» Given data
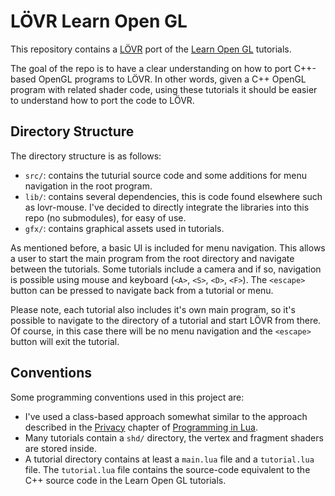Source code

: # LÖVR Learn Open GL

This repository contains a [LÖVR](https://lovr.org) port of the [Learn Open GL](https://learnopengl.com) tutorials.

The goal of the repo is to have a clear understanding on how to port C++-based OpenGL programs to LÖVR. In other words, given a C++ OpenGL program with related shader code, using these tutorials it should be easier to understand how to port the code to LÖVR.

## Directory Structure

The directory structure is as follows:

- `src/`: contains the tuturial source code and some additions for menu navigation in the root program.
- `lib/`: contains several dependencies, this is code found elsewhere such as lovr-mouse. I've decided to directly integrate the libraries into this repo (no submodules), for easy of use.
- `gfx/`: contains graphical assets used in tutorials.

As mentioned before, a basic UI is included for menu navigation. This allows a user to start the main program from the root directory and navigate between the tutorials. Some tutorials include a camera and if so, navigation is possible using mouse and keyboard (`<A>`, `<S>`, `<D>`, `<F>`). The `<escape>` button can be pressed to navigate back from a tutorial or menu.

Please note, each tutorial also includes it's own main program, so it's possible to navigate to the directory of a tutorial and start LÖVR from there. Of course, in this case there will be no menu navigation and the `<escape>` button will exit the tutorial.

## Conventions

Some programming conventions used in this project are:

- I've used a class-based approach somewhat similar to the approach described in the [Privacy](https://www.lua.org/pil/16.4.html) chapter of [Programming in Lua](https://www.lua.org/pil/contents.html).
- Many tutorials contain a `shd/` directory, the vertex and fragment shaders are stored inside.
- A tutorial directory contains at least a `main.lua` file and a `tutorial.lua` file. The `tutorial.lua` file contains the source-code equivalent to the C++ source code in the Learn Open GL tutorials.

==

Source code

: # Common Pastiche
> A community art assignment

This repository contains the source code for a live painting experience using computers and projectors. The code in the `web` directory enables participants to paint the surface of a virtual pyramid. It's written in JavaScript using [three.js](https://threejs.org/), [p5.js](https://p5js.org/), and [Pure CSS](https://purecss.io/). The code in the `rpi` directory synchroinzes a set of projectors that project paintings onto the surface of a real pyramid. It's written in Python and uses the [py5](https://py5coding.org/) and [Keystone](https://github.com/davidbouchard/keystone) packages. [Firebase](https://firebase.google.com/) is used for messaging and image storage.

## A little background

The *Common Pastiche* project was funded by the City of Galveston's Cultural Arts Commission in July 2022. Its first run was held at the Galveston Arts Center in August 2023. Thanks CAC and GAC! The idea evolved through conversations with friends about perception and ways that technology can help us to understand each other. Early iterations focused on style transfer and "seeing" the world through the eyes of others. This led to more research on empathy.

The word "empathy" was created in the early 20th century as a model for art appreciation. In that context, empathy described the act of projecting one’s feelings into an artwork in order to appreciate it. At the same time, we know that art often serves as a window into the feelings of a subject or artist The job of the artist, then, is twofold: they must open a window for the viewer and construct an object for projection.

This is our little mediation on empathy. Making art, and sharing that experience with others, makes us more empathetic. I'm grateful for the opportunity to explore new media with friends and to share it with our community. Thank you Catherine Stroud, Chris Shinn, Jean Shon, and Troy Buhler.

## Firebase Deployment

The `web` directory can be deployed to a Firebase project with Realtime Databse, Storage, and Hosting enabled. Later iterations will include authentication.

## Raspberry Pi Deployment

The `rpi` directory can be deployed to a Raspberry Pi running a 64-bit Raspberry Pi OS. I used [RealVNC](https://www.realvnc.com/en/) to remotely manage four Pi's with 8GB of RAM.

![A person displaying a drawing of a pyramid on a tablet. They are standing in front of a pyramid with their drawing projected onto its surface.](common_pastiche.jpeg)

---

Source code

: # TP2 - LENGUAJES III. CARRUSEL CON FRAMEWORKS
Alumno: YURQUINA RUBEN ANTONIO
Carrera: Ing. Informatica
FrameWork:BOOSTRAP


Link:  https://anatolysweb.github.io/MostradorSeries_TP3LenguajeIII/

» Work to be completed
Reproduce, character for character, the material from the line with "8GB of RAM." to the line with "onto its surface.](common_pastiche.jpeg)", including both of those lines.

» Result below
The `rpi` directory can be deployed to a Raspberry Pi running a 64-bit Raspberry Pi OS. I used [RealVNC](https://www.realvnc.com/en/) to remotely manage four Pi's with 8GB of RAM.

![A person displaying a drawing of a pyramid on a tablet. They are standing in front of a pyramid with their drawing projected onto its surface.](common_pastiche.jpeg)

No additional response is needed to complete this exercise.